• Task description: Retype all of the material exactly, leaving no line out.

Entries supplied START

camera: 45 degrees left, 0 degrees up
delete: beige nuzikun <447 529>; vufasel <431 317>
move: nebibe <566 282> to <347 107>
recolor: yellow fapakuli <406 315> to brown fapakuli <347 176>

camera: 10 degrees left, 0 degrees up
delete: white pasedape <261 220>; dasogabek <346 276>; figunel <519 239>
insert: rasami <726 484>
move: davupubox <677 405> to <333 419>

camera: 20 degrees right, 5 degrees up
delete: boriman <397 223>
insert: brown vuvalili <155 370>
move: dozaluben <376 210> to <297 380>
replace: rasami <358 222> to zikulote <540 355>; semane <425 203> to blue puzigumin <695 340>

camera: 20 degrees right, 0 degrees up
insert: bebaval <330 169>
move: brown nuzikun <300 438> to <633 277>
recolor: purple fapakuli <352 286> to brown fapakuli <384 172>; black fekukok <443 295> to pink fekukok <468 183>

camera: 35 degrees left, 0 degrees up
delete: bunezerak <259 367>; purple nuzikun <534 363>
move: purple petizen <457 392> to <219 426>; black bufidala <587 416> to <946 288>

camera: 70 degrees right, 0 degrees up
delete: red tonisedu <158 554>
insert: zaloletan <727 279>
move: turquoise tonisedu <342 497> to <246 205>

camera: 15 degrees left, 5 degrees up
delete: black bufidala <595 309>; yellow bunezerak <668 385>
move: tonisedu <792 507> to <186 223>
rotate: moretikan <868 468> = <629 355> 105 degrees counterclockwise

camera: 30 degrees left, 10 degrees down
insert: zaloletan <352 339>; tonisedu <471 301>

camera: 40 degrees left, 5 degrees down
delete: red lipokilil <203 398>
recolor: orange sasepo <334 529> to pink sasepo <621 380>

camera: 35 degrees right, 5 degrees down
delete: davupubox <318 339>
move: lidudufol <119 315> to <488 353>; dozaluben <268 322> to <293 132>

Entries supplied END

• Exercise solution:
camera: 45 degrees left, 0 degrees up
delete: beige nuzikun <447 529>; vufasel <431 317>
move: nebibe <566 282> to <347 107>
recolor: yellow fapakuli <406 315> to brown fapakuli <347 176>

camera: 10 degrees left, 0 degrees up
delete: white pasedape <261 220>; dasogabek <346 276>; figunel <519 239>
insert: rasami <726 484>
move: davupubox <677 405> to <333 419>

camera: 20 degrees right, 5 degrees up
delete: boriman <397 223>
insert: brown vuvalili <155 370>
move: dozaluben <376 210> to <297 380>
replace: rasami <358 222> to zikulote <540 355>; semane <425 203> to blue puzigumin <695 340>

camera: 20 degrees right, 0 degrees up
insert: bebaval <330 169>
move: brown nuzikun <300 438> to <633 277>
recolor: purple fapakuli <352 286> to brown fapakuli <384 172>; black fekukok <443 295> to pink fekukok <468 183>

camera: 35 degrees left, 0 degrees up
delete: bunezerak <259 367>; purple nuzikun <534 363>
move: purple petizen <457 392> to <219 426>; black bufidala <587 416> to <946 288>

camera: 70 degrees right, 0 degrees up
delete: red tonisedu <158 554>
insert: zaloletan <727 279>
move: turquoise tonisedu <342 497> to <246 205>

camera: 15 degrees left, 5 degrees up
delete: black bufidala <595 309>; yellow bunezerak <668 385>
move: tonisedu <792 507> to <186 223>
rotate: moretikan <868 468> = <629 355> 105 degrees counterclockwise

camera: 30 degrees left, 10 degrees down
insert: zaloletan <352 339>; tonisedu <471 301>

camera: 40 degrees left, 5 degrees down
delete: red lipokilil <203 398>
recolor: orange sasepo <334 529> to pink sasepo <621 380>

camera: 35 degrees right, 5 degrees down
delete: davupubox <318 339>
move: lidudufol <119 315> to <488 353>; dozaluben <268 322> to <293 132>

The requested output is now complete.